Innumerable myths grew up around the foreign people, and individual historians described their advent in individual places and pretty much at random. The earliest chroniclers of Perugia, ignoring the men who had perhaps existed for centuries before this unknown nation landed,—ignoring too, the other settlers,—pounced upon a plum so precious and romantic to stick into the pie of legends that they were concocting; they
peeled and stoned the plum to suit their fancy, and having done so, stuck it in with many others to swell the list of dubious tales in their long-winded manuscripts. As these chroniclers were nearly always monks, it was natural enough that they should form their shambling history on the one great history that they possessed, i.e., the Bible. To them the Etruscans were easily and most satisfactorily explained: they descended from the first man, Adam, and they were the sons of Noah. Nay, the monks made an even happier hit, for they declared that Noah in person climbed the Apennines and pitched his tent upon the spur of hill where the present city stands! We can well imagine the old monk Ciatti, one of the earliest historians of Perugia, sitting before his wooden desk upon some dreamy night in May, his Bible propped before him, all Umbria asleep beneath the stars outside his window, and compiling the following entrancing legends concerning the Etruscans and their leader: “Serious writers hold Janus to be the same as Noah, who alone among men saw and knew all things during the space of six hundred years before the Deluge and three hundred years after the Deluge.

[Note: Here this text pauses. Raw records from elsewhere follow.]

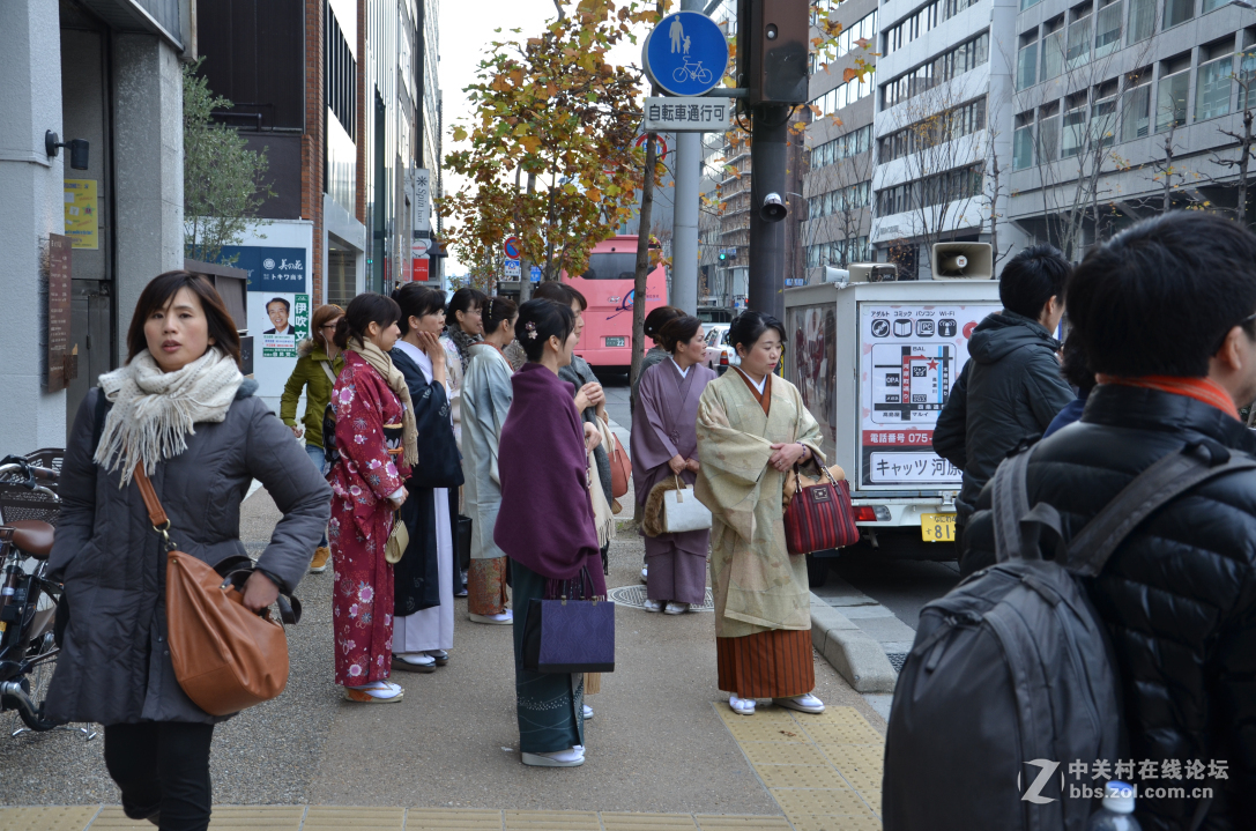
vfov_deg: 27.9
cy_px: 416
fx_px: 1671
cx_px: 628
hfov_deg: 41.2
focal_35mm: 48
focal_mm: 32
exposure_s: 1/160
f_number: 6.3
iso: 200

The ancient medals which show the two faces of Janus are engraved with a ship, to denote that he was Noah, who, entering an ark in the form of a ship, was saved by divine decree from the universal Deluge.”[1] Ciatti next goes on to give a delightful description of the arrival of Noah and his sons; “they penetrated,” he says, “into Tuscany,[2] where, fascinated by the loveliness of the country, the agreeable qualities of the soil, the gentle air and the abundance of the earth, they determined to remain; but feeling uncertain where they should fix their dwelling, they were advised by certain augurs to build Perugia on the spot where it now stands.” Some say that the name Perugia comes from the Greek word for “abundance.” Certainly Ciatti was able to weave this fact into his legendary web: “Whilst, waiting for the Augurs,” he writes, “two doves passed by them, flying to their nest, one carrying a branch loaded with olives and the other an ear of corn. Soon after there came a big wild boar carrying on his tusks a bunch of grapes. They took these signs to mean good omens, and they decided to build Perugia on the spot.”

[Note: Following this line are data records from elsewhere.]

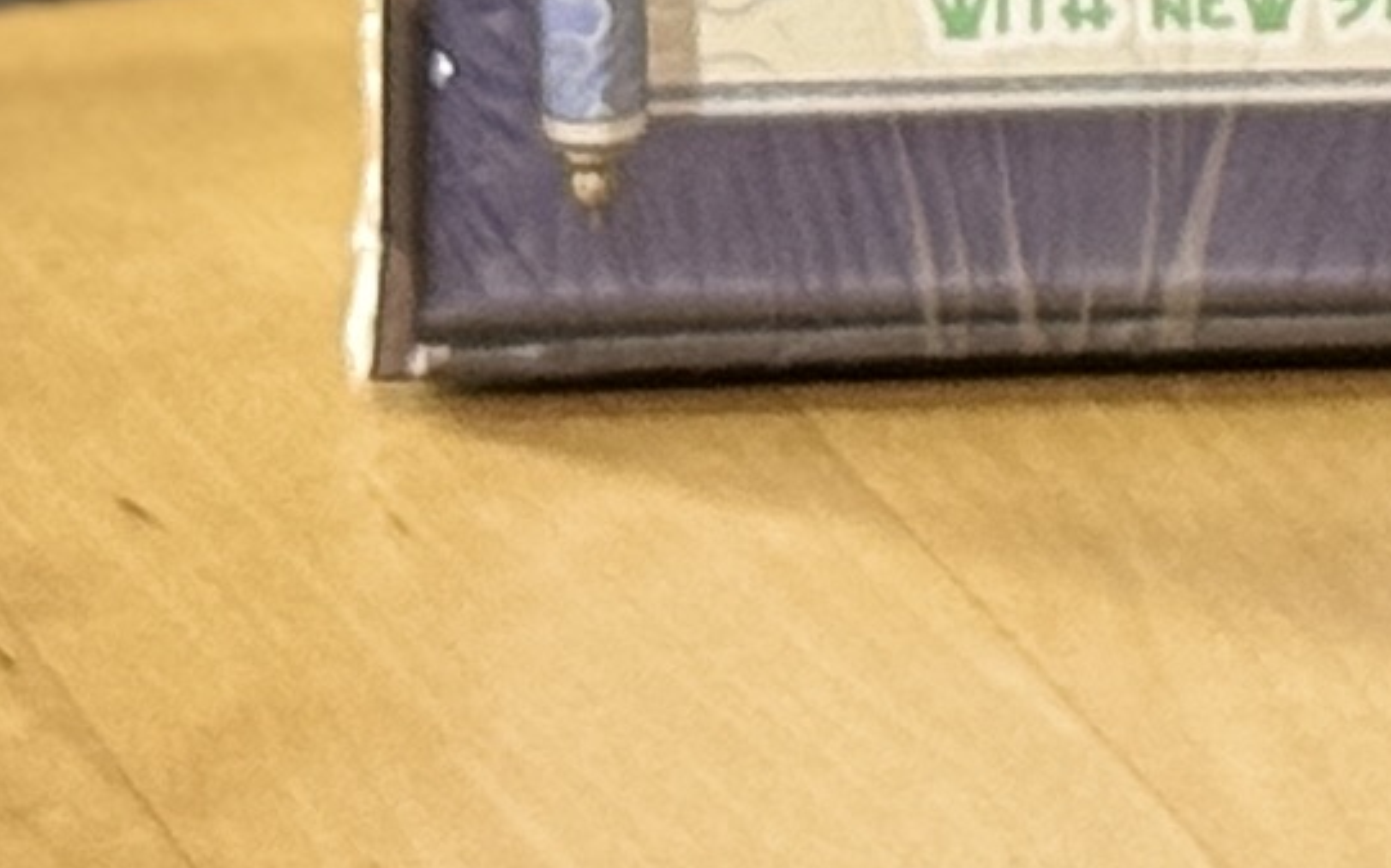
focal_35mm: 379
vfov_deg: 3.3
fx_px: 14366
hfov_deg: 5.4
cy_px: -2499
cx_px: 2661
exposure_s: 1/50
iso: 100
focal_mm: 6.76
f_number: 1.78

Ciatti must have been an honest chronicler. Had we been given his early possibilities of making history in our own fashion, we must inevitably have told a credulous public that the ark itself rested upon the spurs of the Apennines and disgorged its contents on the hill where stands the present city of Perugia. But Ciatti withheld his hand from this, and we too must bare our heads before the fact of Ararat, and only hold to that of Noah, in his five-hundredth year or so, wandering unwearied forth to form a mighty nation on the coasts of Italy!